### Work request
What is needed is every line of the data that includes the word "được". Please copy each one.

====== Given entries ======

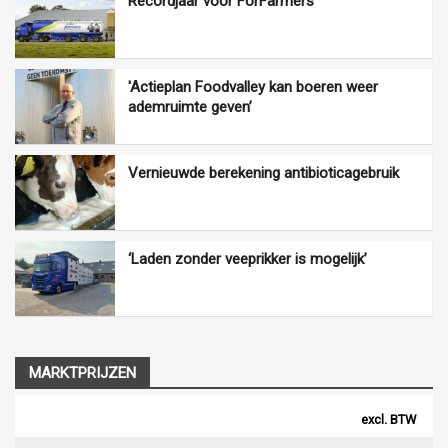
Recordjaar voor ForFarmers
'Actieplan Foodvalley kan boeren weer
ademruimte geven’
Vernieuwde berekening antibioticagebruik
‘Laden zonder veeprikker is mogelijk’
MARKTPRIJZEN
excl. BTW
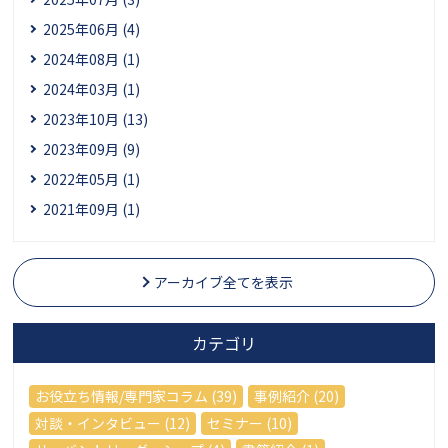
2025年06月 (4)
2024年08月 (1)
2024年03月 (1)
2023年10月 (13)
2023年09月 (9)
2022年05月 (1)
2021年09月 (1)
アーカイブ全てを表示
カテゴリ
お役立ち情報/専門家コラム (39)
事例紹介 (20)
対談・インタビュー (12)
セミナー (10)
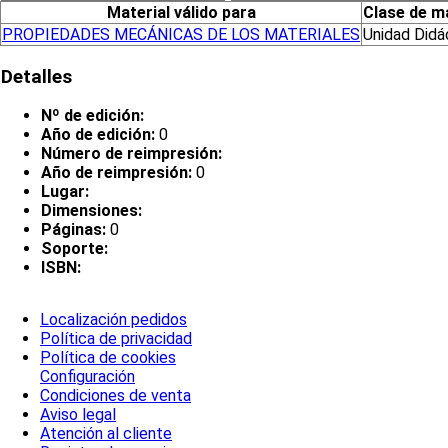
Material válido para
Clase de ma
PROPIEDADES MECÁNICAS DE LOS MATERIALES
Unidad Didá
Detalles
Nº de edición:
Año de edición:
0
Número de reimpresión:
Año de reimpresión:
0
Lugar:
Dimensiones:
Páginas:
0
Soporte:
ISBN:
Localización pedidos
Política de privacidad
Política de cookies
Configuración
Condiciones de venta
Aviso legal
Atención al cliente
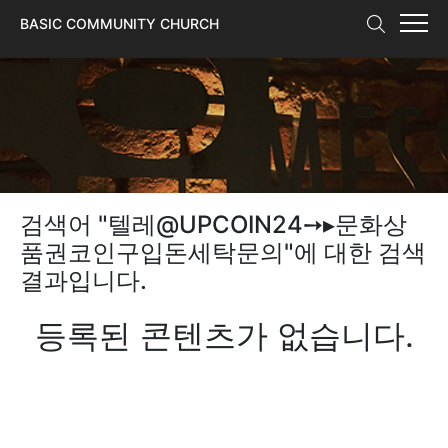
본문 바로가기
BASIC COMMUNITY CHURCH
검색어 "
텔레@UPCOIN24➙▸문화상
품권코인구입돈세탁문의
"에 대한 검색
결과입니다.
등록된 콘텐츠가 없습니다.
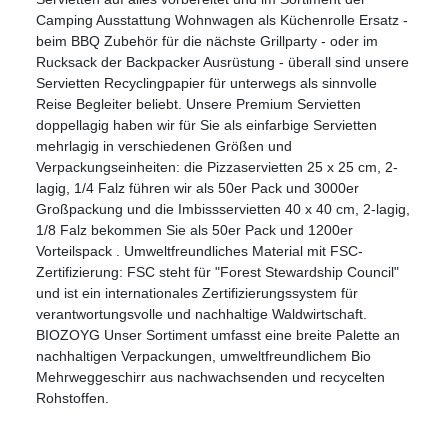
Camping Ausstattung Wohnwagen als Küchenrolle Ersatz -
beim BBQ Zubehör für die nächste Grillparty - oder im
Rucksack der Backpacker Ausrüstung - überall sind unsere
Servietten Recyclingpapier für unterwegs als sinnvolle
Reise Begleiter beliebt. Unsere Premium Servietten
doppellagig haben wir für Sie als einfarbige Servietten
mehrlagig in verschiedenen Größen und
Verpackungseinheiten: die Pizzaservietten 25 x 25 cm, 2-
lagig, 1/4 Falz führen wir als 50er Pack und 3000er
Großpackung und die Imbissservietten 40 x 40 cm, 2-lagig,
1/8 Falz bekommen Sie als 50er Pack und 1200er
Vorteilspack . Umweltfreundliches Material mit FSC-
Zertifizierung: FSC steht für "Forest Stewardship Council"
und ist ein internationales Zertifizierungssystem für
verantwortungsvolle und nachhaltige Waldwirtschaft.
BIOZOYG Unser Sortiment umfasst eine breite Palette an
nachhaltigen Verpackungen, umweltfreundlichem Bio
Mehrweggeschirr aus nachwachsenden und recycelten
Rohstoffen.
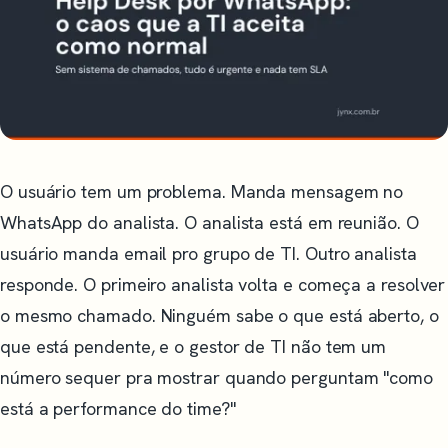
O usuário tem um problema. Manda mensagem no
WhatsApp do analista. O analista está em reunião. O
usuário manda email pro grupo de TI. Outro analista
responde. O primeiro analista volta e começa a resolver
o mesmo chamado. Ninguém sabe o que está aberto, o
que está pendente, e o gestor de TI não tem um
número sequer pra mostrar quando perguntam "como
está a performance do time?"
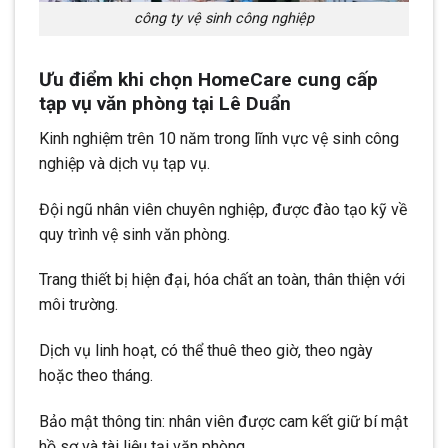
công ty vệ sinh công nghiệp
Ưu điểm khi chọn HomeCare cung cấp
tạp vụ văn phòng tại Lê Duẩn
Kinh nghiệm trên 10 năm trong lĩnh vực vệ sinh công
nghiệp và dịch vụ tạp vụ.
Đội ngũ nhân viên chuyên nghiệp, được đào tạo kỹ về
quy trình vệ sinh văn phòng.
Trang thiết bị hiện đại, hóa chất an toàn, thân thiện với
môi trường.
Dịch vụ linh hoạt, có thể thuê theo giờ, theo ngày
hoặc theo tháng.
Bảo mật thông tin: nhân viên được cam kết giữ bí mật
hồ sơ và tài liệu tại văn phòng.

======

### Written solution
Đội ngũ nhân viên chuyên nghiệp, được đào tạo kỹ về
Bảo mật thông tin: nhân viên được cam kết giữ bí mật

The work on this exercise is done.